K.O.’d or O.K.? Will Unemployment and Gasoline Prices Kill The Recovery?

Ok, I’m not messing about this week; the gloves are off. I am cutting the wheat from the chaff and straight to the quick. There are two key issues in the US economy which are delicately poised to potentially either save or sink us. And these are unemployment and gasoline prices. (Well, there is a third, but a double dip in housing is a done deal). So below I have given some background on these two issues, hopefully illustrating their potential threat to a sustained economic recovery. So first up, employment: 

1) The average number of hours worked in a week is flatlining (at 34.2 hours). This is not good enough*
2) The average length of unemployment just reached a new high at 37.1 weeks
3) Unemployment may have fallen to 8.9%, but the job participation rate is at a 28-year low**
4) Underemployment (= part-time or disenchanted) = still high at 15.9%
5) 13.7 million Americans wanted to work last month but were unable to find any
6) 8.8 mln jobs were lost this past recession. We have only created 1.3 mln in the past 2 years of recovery***
7) 121,000 jobs need to be created each month just to keep up with population growth 
8)Unemployment rate for 16 – 19 year-olds = 24%
9) An unemployment rate of 8.9% is not a million miles away from the record high of 10.8% (in 1982)
10) Weekly jobless claims may be at 3-yr low (at 368k), but that is still around the average (362k) since the data started (1967) 

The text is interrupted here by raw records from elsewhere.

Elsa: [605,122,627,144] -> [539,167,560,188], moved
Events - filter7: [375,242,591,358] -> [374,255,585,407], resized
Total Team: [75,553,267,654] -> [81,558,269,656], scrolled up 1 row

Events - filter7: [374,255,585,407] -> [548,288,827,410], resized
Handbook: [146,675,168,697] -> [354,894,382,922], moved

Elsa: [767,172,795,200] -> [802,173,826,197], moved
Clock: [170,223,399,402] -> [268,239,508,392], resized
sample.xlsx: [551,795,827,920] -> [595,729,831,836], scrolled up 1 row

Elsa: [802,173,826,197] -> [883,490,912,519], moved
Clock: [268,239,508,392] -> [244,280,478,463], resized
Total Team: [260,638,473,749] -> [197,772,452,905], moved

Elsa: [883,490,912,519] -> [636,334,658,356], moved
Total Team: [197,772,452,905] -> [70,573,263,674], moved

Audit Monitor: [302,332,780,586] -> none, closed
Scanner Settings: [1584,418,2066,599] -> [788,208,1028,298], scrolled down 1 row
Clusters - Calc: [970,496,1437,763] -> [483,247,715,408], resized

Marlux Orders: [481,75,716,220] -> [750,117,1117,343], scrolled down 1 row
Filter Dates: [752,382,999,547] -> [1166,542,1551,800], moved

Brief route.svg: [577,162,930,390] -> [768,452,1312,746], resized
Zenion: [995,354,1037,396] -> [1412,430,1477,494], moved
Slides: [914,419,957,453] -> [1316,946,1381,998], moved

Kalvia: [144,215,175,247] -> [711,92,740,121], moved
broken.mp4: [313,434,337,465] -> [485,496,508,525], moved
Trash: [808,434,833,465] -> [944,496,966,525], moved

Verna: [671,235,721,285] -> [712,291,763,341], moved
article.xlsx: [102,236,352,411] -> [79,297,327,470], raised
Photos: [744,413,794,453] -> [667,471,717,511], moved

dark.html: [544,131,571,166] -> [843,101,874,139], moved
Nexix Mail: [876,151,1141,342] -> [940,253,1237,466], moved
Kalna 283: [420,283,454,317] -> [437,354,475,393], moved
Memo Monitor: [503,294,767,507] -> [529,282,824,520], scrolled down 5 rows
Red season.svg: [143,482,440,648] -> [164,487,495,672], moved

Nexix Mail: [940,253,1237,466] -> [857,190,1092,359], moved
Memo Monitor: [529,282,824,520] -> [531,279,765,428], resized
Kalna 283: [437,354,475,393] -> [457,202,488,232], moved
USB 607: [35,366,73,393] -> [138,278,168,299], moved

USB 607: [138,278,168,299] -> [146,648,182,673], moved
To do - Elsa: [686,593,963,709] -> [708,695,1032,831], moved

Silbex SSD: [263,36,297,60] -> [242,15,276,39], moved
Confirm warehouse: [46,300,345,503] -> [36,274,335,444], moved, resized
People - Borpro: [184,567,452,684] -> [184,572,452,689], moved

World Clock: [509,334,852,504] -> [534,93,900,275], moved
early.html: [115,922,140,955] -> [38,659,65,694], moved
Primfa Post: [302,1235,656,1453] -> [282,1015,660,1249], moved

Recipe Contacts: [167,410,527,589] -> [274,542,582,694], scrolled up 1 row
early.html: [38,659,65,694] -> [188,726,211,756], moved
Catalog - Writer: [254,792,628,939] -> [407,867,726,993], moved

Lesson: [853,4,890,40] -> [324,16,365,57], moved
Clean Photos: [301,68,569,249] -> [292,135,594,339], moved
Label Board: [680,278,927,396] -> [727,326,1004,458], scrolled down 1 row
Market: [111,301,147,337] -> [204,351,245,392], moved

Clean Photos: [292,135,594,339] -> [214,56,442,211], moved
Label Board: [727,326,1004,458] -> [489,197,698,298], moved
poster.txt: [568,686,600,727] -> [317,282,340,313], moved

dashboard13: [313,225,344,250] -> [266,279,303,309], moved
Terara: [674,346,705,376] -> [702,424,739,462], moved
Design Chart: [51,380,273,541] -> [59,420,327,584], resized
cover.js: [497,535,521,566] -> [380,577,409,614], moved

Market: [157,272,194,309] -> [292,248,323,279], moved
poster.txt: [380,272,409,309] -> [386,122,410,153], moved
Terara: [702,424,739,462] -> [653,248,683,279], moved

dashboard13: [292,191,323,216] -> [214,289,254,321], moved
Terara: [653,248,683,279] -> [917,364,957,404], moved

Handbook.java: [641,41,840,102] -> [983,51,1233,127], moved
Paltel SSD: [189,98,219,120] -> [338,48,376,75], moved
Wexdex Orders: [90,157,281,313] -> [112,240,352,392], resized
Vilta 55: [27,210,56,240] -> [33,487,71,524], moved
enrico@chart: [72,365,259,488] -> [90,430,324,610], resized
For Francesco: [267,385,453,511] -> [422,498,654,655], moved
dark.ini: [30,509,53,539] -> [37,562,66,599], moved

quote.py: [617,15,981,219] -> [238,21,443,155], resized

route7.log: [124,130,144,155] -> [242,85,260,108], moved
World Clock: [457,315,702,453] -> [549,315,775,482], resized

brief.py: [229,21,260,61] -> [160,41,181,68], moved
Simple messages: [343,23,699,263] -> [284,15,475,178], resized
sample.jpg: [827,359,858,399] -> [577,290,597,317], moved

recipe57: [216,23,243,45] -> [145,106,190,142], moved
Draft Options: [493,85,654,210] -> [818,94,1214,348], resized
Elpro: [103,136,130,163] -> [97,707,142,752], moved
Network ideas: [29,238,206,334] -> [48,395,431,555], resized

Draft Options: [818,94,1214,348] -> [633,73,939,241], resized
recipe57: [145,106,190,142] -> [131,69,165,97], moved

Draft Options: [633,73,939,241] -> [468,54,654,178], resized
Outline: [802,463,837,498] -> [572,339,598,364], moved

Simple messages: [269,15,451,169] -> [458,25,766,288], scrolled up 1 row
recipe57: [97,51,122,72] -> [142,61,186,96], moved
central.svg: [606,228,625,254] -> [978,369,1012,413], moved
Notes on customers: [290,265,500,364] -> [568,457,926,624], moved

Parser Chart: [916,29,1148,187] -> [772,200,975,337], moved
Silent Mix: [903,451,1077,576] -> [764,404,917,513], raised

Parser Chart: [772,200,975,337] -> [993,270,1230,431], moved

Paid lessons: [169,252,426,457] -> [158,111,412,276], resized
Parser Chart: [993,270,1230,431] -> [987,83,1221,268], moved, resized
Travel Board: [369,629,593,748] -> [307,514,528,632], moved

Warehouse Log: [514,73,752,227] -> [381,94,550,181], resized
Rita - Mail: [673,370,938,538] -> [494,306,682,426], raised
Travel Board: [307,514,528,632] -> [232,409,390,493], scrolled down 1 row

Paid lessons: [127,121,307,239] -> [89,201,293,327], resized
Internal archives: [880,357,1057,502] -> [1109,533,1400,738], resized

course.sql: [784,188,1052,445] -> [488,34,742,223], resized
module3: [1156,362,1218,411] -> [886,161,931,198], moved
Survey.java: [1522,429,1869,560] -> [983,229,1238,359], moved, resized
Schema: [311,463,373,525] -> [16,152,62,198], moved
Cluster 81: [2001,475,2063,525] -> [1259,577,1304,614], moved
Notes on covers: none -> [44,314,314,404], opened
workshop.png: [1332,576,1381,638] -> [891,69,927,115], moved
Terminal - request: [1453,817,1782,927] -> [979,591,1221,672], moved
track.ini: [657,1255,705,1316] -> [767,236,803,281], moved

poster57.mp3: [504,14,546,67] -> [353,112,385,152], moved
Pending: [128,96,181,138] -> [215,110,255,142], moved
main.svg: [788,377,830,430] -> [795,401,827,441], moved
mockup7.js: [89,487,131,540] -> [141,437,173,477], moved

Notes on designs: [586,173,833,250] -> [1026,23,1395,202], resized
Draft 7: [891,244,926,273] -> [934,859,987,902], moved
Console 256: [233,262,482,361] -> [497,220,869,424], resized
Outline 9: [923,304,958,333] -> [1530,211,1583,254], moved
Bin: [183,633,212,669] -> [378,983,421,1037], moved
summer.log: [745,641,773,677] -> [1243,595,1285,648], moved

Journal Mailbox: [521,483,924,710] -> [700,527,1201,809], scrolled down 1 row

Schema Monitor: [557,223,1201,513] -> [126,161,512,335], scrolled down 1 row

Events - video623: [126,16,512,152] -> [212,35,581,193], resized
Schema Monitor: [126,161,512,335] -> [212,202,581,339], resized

*hours worked should increase as activity increases
**this means that the job pool is shrinking, not more jobs being created
***that’s only 15% recovered from the total lost  

This chart illustrates how the recovery from maximum job losses has been tepid to say the least:  

Next on to our dearly beloved commodities. Here’s some stats to consider and some information to chew on regarding gasoline prices:  

1) Rule of thumb: every $10 rise in crude oil adds 25 cents to a gallon of gasoline at the pump
2) The average gasoline price across the US is currently $3.51 - the highest level in 2 years 
3) Every 10% rise in crude oil prices reduces US GDP by 0.2%
4) In theory, takes approximately 4 – 5 days for a change in price on the NYMEX-traded RBOB gasoline contract to be reflected at the pump (from NYMEX –> Spot markets –> Rack prices –> Gas station) 

CNN Poll, 02/27/11

5) $4 appears the psychological level where consumers start cutting back materially
6) The record high for gasoline prices was in July 2008 at $4.11 (when crude prices hit $147)
7) Gas stations make approximately 10 cents profit on a gallon of gas. Where they really make their profit is on large mark-up items such as drinks, candy and cigarettes  
8)Every cent rise in gasoline prices equates to $1.4 bln out of consumers’ pockets each year 
9) The last two weeks saw the 2nd largest 2-week price jump ever
10) Silver lining (European readers, look away): It could be worse – European gasoline prices just hit $8.63 / gal

The unemployment issue makes me frustrated, as this country should be doing better. As for the gasoline issue, it just makes me fearful. All I know is neither situation is good.

2 Comments

  1. Mike W

    Bravo – thanks for putting everything in perspective. I have been unemployed for 36 weeks – guess I’m right in the middle of this mess. I’ve been unemployed many times in the past – never more than 3-4 mos. Being 57 years old, my chances of finding another job are almost nil.

    #1
  2. Matt Smith

    I’m sorry to hear that, Mike W. Sadly, finding a job in the current environment is difficult across the board – the fact that one in four 16-19 year olds is unemployed is a pretty scary statistic. Good luck in your job search.